- [PROBLEM REQUIREMENTS] Your task is to repeat the lines below exactly, excluding any pictures they contain.

- [Circuit design text data]
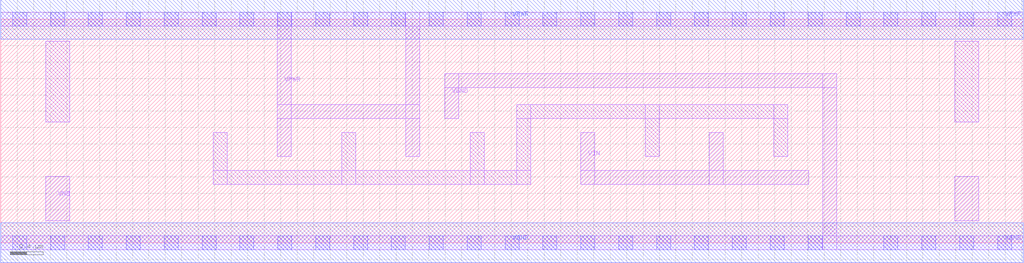
<source format=lef>
VERSION 5.6 ;
BUSBITCHARS "[]" ;
DIVIDERCHAR "/" ;

MACRO HEADER
  CLASS CORE ;
  ORIGIN 0 0 ;
  FOREIGN HEADER 0 0 ;
  SIZE 12.42 BY 2.72 ;
  SYMMETRY X Y ;
  SITE unithd ;
  PIN VIN
    DIRECTION INOUT ;
    USE SIGNAL ;
    PORT
      LAYER li1 ;
        RECT 7.045 0.71 9.81 0.88 ;
        RECT 8.605 0.71 8.775 1.34 ;
        RECT 7.045 0.71 7.215 1.34 ;
    END
  END VIN
  PIN VNB
    DIRECTION INOUT ;
    USE GROUND ;
    SHAPE ABUTMENT ;
    PORT
      LAYER li1 ;
        RECT 11.585 0.265 11.875 0.81 ;
        RECT 0.545 0.265 0.835 0.81 ;
    END
  END VNB
  PIN VGND
    DIRECTION INOUT ;
    USE GROUND ;
    SHAPE ABUTMENT ;
    PORT
      LAYER met1 ;
        RECT 0 -0.24 12.42 0.24 ;
      LAYER li1 ;
        RECT 0 -0.085 12.42 0.085 ;
        RECT 5.395 1.89 10.15 2.06 ;
        RECT 9.98 -0.085 10.15 2.06 ;
        RECT 5.395 1.51 5.565 2.06 ;
      LAYER mcon ;
        RECT 0.145 -0.085 0.315 0.085 ;
        RECT 0.605 -0.085 0.775 0.085 ;
        RECT 1.065 -0.085 1.235 0.085 ;
        RECT 1.525 -0.085 1.695 0.085 ;
        RECT 1.985 -0.085 2.155 0.085 ;
        RECT 2.445 -0.085 2.615 0.085 ;
        RECT 2.905 -0.085 3.075 0.085 ;
        RECT 3.365 -0.085 3.535 0.085 ;
        RECT 3.825 -0.085 3.995 0.085 ;
        RECT 4.285 -0.085 4.455 0.085 ;
        RECT 4.745 -0.085 4.915 0.085 ;
        RECT 5.205 -0.085 5.375 0.085 ;
        RECT 5.665 -0.085 5.835 0.085 ;
        RECT 6.125 -0.085 6.295 0.085 ;
        RECT 6.585 -0.085 6.755 0.085 ;
        RECT 7.045 -0.085 7.215 0.085 ;
        RECT 7.505 -0.085 7.675 0.085 ;
        RECT 7.965 -0.085 8.135 0.085 ;
        RECT 8.425 -0.085 8.595 0.085 ;
        RECT 8.885 -0.085 9.055 0.085 ;
        RECT 9.345 -0.085 9.515 0.085 ;
        RECT 9.805 -0.085 9.975 0.085 ;
        RECT 10.725 -0.085 10.895 0.085 ;
        RECT 11.185 -0.085 11.355 0.085 ;
        RECT 11.645 -0.085 11.815 0.085 ;
        RECT 12.105 -0.085 12.275 0.085 ;
    END
  END VGND
  PIN VPWR
    DIRECTION INOUT ;
    USE POWER ;
    SHAPE ABUTMENT ;
    PORT
      LAYER met1 ;
        RECT 0 2.48 12.42 2.96 ;
      LAYER li1 ;
        RECT 0 2.635 12.42 2.805 ;
        RECT 4.92 1.05 5.09 2.805 ;
        RECT 3.36 1.51 5.09 1.68 ;
        RECT 3.36 1.05 3.53 2.805 ;
      LAYER mcon ;
        RECT 0.145 2.635 0.315 2.805 ;
        RECT 0.605 2.635 0.775 2.805 ;
        RECT 1.065 2.635 1.235 2.805 ;
        RECT 1.525 2.635 1.695 2.805 ;
        RECT 1.985 2.635 2.155 2.805 ;
        RECT 2.445 2.635 2.615 2.805 ;
        RECT 2.905 2.635 3.075 2.805 ;
        RECT 3.365 2.635 3.535 2.805 ;
        RECT 3.825 2.635 3.995 2.805 ;
        RECT 4.285 2.635 4.455 2.805 ;
        RECT 4.745 2.635 4.915 2.805 ;
        RECT 5.205 2.635 5.375 2.805 ;
        RECT 5.665 2.635 5.835 2.805 ;
        RECT 6.125 2.635 6.295 2.805 ;
        RECT 6.585 2.635 6.755 2.805 ;
        RECT 7.045 2.635 7.215 2.805 ;
        RECT 7.505 2.635 7.675 2.805 ;
        RECT 7.965 2.635 8.135 2.805 ;
        RECT 8.425 2.635 8.595 2.805 ;
        RECT 8.885 2.635 9.055 2.805 ;
        RECT 9.345 2.635 9.515 2.805 ;
        RECT 9.805 2.635 9.975 2.805 ;
        RECT 10.265 2.635 10.435 2.805 ;
        RECT 10.725 2.635 10.895 2.805 ;
        RECT 11.185 2.635 11.355 2.805 ;
        RECT 11.645 2.635 11.815 2.805 ;
        RECT 12.105 2.635 12.275 2.805 ;
    END
  END VPWR
  OBS
    LAYER li1 ;
      RECT 6.265 1.51 9.555 1.68 ;
      RECT 9.385 1.05 9.555 1.68 ;
      RECT 7.825 1.05 7.995 1.68 ;
      RECT 6.265 0.71 6.435 1.68 ;
      RECT 5.7 0.71 5.87 1.34 ;
      RECT 4.14 0.71 4.31 1.34 ;
      RECT 2.58 0.71 2.75 1.34 ;
      RECT 2.58 0.71 6.435 0.88 ;
      RECT 11.585 1.47 11.875 2.455 ;
      RECT 0.545 1.47 0.835 2.455 ;
  END
END HEADER

END LIBRARY

</source>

- [RESPONSE]
<source format=lef>
VERSION 5.6 ;
BUSBITCHARS "[]" ;
DIVIDERCHAR "/" ;

MACRO HEADER
  CLASS CORE ;
  ORIGIN 0 0 ;
  FOREIGN HEADER 0 0 ;
  SIZE 12.42 BY 2.72 ;
  SYMMETRY X Y ;
  SITE unithd ;
  PIN VIN
    DIRECTION INOUT ;
    USE SIGNAL ;
    PORT
      LAYER li1 ;
        RECT 7.045 0.71 9.81 0.88 ;
        RECT 8.605 0.71 8.775 1.34 ;
        RECT 7.045 0.71 7.215 1.34 ;
    END
  END VIN
  PIN VNB
    DIRECTION INOUT ;
    USE GROUND ;
    SHAPE ABUTMENT ;
    PORT
      LAYER li1 ;
        RECT 11.585 0.265 11.875 0.81 ;
        RECT 0.545 0.265 0.835 0.81 ;
    END
  END VNB
  PIN VGND
    DIRECTION INOUT ;
    USE GROUND ;
    SHAPE ABUTMENT ;
    PORT
      LAYER met1 ;
        RECT 0 -0.24 12.42 0.24 ;
      LAYER li1 ;
        RECT 0 -0.085 12.42 0.085 ;
        RECT 5.395 1.89 10.15 2.06 ;
        RECT 9.98 -0.085 10.15 2.06 ;
        RECT 5.395 1.51 5.565 2.06 ;
      LAYER mcon ;
        RECT 0.145 -0.085 0.315 0.085 ;
        RECT 0.605 -0.085 0.775 0.085 ;
        RECT 1.065 -0.085 1.235 0.085 ;
        RECT 1.525 -0.085 1.695 0.085 ;
        RECT 1.985 -0.085 2.155 0.085 ;
        RECT 2.445 -0.085 2.615 0.085 ;
        RECT 2.905 -0.085 3.075 0.085 ;
        RECT 3.365 -0.085 3.535 0.085 ;
        RECT 3.825 -0.085 3.995 0.085 ;
        RECT 4.285 -0.085 4.455 0.085 ;
        RECT 4.745 -0.085 4.915 0.085 ;
        RECT 5.205 -0.085 5.375 0.085 ;
        RECT 5.665 -0.085 5.835 0.085 ;
        RECT 6.125 -0.085 6.295 0.085 ;
        RECT 6.585 -0.085 6.755 0.085 ;
        RECT 7.045 -0.085 7.215 0.085 ;
        RECT 7.505 -0.085 7.675 0.085 ;
        RECT 7.965 -0.085 8.135 0.085 ;
        RECT 8.425 -0.085 8.595 0.085 ;
        RECT 8.885 -0.085 9.055 0.085 ;
        RECT 9.345 -0.085 9.515 0.085 ;
        RECT 9.805 -0.085 9.975 0.085 ;
        RECT 10.725 -0.085 10.895 0.085 ;
        RECT 11.185 -0.085 11.355 0.085 ;
        RECT 11.645 -0.085 11.815 0.085 ;
        RECT 12.105 -0.085 12.275 0.085 ;
    END
  END VGND
  PIN VPWR
    DIRECTION INOUT ;
    USE POWER ;
    SHAPE ABUTMENT ;
    PORT
      LAYER met1 ;
        RECT 0 2.48 12.42 2.96 ;
      LAYER li1 ;
        RECT 0 2.635 12.42 2.805 ;
        RECT 4.92 1.05 5.09 2.805 ;
        RECT 3.36 1.51 5.09 1.68 ;
        RECT 3.36 1.05 3.53 2.805 ;
      LAYER mcon ;
        RECT 0.145 2.635 0.315 2.805 ;
        RECT 0.605 2.635 0.775 2.805 ;
        RECT 1.065 2.635 1.235 2.805 ;
        RECT 1.525 2.635 1.695 2.805 ;
        RECT 1.985 2.635 2.155 2.805 ;
        RECT 2.445 2.635 2.615 2.805 ;
        RECT 2.905 2.635 3.075 2.805 ;
        RECT 3.365 2.635 3.535 2.805 ;
        RECT 3.825 2.635 3.995 2.805 ;
        RECT 4.285 2.635 4.455 2.805 ;
        RECT 4.745 2.635 4.915 2.805 ;
        RECT 5.205 2.635 5.375 2.805 ;
        RECT 5.665 2.635 5.835 2.805 ;
        RECT 6.125 2.635 6.295 2.805 ;
        RECT 6.585 2.635 6.755 2.805 ;
        RECT 7.045 2.635 7.215 2.805 ;
        RECT 7.505 2.635 7.675 2.805 ;
        RECT 7.965 2.635 8.135 2.805 ;
        RECT 8.425 2.635 8.595 2.805 ;
        RECT 8.885 2.635 9.055 2.805 ;
        RECT 9.345 2.635 9.515 2.805 ;
        RECT 9.805 2.635 9.975 2.805 ;
        RECT 10.265 2.635 10.435 2.805 ;
        RECT 10.725 2.635 10.895 2.805 ;
        RECT 11.185 2.635 11.355 2.805 ;
        RECT 11.645 2.635 11.815 2.805 ;
        RECT 12.105 2.635 12.275 2.805 ;
    END
  END VPWR
  OBS
    LAYER li1 ;
      RECT 6.265 1.51 9.555 1.68 ;
      RECT 9.385 1.05 9.555 1.68 ;
      RECT 7.825 1.05 7.995 1.68 ;
      RECT 6.265 0.71 6.435 1.68 ;
      RECT 5.7 0.71 5.87 1.34 ;
      RECT 4.14 0.71 4.31 1.34 ;
      RECT 2.58 0.71 2.75 1.34 ;
      RECT 2.58 0.71 6.435 0.88 ;
      RECT 11.585 1.47 11.875 2.455 ;
      RECT 0.545 1.47 0.835 2.455 ;
  END
END HEADER

END LIBRARY

</source>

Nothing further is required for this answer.